Recently, The American Heart Association upgraded obesity to be a “major
independent risk” factor for heart disease, adding it to a list that includes
smoking, high blood pressure, high cholesterol levels, and a sedentary
lifestyle. Previously, the association listed obesity as a “contributing
risk” for heart disease. Though health officials have long warned that
obesity can cause coronary heart disease, which can lead to heart attacks, the
American Heart Association decided to upgrade its warnings only after recent
studies found that an ever increasing number of Americans are overweight.
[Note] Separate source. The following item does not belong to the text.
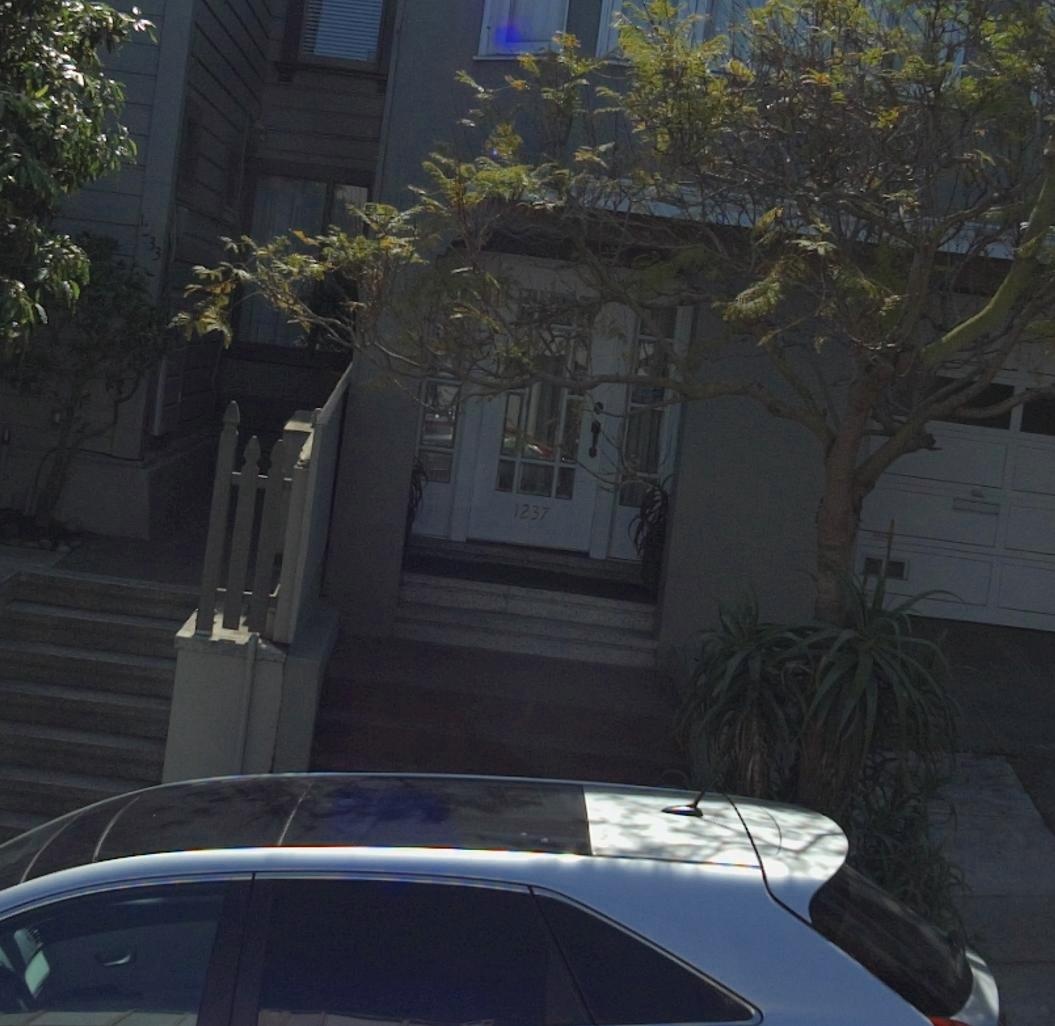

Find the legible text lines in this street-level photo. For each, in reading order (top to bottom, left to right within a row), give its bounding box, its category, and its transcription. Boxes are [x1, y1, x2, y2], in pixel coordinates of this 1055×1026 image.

[137, 213, 164, 263] StreetNumber: 1*33
[512, 501, 554, 522] StreetNumber: 1237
A study published in the journal “Science” in May 1998, found that 54 percent
of U.S. adults and 25 percent of the nation’s children are heavier than is
considered healthy.
“In the long run, we shape our lives,
and we shape ourselves. The process never ends until we die. And the choices we
make are ultimately our own responsibility.”
- Eleanor Roosevelt
Recently, The American Cancer Society joined in with an extensive study on
obesity and mortality published in the New England Journal of Medicine.
It found that overweight people run a higher rate of premature death, even
among those people who didn’t smoke and were otherwise healthy during middle
life.
“To ensure good health: eat lightly,
breathe deeply, live moderately, cultivate cheerfulness, and maintain an
interest in life.”
- William Londen
This is not to be unexpected. The National Center for Disease Control
estimates that more than 60 percent of the population of the United States now
lives a sedentary lifestyle. These Americans, according to both the 1986
and 1990 Federal Risk Factor Surveillance Surveys reported doing little or no
exercise. Twenty‑nine percent partook in no leisure time physical
activity at all in the month before the survey workers questioned them.
Of those who did some exercise, 64 percent were essentially sedentary in that
they did fewer than three, twenty minute sessions each week. Large‑scale
studies have shown that sedentary people have far more chronic health problems
such as heart disease, osteoporosis, hypertension, obesity, adult‑onset
diabetes and some forms of cancer than active people. Sedentary people
usually die sooner than physically active people. If longevity is a
desired goal, the more active you are in regular and moderate exercise, the
longer and healthier you will live.
“Better by far to be good and
courageous and bold and to make difference. Not change the world exactly, but
the bit around you.”
- David Nicholls, One Day
In the United States, teachers have observed a significant decline in physical
activity during adolescence. Teachers also report that almost half the
youths in America ages 12 to 21 are not being physically active on a regular
basis. This shows up in the poor physical condition of many army
recruits. According to army trainers, some new recruits appear to have
spent most of their lives sitting on a couch constantly eating and drinking
while watching mind-numbing television.